→ **TASK ITEM**
Provide again, from the entries below, every line from the one containing "Chest CT, one" through the one containing "Hospital-stay facts (about", exactly as written, and no other line.

[Data entries]
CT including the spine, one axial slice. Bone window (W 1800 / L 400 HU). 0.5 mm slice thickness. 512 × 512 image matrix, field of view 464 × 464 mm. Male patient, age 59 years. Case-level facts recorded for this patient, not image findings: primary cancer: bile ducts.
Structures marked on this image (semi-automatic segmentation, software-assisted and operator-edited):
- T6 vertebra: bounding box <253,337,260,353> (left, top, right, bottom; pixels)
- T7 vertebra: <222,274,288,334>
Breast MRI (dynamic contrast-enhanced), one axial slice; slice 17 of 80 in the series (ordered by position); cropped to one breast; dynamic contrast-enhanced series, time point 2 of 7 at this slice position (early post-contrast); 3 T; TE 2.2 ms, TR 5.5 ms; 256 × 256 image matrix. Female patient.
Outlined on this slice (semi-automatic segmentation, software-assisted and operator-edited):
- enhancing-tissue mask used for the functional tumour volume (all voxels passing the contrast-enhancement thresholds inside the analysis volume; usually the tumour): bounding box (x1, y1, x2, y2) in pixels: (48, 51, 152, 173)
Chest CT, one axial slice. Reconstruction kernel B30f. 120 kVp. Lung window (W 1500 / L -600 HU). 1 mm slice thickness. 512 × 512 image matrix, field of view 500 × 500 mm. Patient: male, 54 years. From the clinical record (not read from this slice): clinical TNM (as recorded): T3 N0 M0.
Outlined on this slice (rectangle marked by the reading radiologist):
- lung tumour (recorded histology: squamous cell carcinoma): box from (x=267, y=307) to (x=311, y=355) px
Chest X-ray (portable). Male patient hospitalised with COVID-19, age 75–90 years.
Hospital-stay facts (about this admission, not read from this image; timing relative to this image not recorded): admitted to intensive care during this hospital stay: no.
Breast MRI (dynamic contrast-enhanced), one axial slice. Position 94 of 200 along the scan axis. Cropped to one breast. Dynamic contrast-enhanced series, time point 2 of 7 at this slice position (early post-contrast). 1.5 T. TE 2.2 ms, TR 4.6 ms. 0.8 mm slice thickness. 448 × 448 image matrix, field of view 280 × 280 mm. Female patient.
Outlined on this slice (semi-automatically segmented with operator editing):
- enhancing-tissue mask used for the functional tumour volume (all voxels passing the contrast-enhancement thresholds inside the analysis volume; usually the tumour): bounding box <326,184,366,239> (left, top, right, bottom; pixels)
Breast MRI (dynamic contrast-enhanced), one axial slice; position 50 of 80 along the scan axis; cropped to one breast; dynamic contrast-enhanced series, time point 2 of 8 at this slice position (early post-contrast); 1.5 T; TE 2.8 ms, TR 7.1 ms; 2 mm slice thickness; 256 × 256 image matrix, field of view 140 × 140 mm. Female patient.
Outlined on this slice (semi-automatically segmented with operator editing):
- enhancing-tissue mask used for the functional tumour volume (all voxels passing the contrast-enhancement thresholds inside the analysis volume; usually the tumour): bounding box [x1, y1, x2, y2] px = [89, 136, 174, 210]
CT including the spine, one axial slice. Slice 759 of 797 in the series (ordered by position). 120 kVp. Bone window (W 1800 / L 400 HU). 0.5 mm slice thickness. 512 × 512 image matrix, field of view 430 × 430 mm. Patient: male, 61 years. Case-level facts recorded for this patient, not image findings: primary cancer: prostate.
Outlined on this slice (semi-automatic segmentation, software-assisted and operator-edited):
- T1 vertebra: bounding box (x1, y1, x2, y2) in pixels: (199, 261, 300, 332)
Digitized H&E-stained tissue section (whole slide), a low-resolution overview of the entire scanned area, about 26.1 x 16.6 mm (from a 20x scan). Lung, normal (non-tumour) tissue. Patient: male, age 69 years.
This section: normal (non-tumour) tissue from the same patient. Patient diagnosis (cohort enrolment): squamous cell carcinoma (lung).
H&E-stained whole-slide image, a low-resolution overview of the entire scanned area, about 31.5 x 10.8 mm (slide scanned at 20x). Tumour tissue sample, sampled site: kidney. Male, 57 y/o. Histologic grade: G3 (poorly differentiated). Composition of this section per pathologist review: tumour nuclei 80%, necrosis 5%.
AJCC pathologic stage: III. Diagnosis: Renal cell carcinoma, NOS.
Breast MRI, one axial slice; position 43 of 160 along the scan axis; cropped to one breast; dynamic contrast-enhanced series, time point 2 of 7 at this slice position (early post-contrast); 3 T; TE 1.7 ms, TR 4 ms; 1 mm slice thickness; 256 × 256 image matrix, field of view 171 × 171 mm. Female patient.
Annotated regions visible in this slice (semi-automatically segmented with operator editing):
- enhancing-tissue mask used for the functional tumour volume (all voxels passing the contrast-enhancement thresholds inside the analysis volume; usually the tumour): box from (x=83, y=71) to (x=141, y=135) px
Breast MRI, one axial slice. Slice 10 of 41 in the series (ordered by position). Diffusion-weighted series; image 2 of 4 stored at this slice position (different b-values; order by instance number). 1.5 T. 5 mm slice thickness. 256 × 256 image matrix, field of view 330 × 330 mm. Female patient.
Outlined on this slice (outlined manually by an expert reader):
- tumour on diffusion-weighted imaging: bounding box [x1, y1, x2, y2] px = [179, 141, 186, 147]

→ **ANSWER TO THE EXERCISE**
Chest CT, one axial slice. Reconstruction kernel B30f. 120 kVp. Lung window (W 1500 / L -600 HU). 1 mm slice thickness. 512 × 512 image matrix, field of view 500 × 500 mm. Patient: male, 54 years. From the clinical record (not read from this slice): clinical TNM (as recorded): T3 N0 M0.
Outlined on this slice (rectangle marked by the reading radiologist):
- lung tumour (recorded histology: squamous cell carcinoma): box from (x=267, y=307) to (x=311, y=355) px
Chest X-ray (portable). Male patient hospitalised with COVID-19, age 75–90 years.
Hospital-stay facts (about this admission, not read from this image; timing relative to this image not recorded): admitted to intensive care during this hospital stay: no.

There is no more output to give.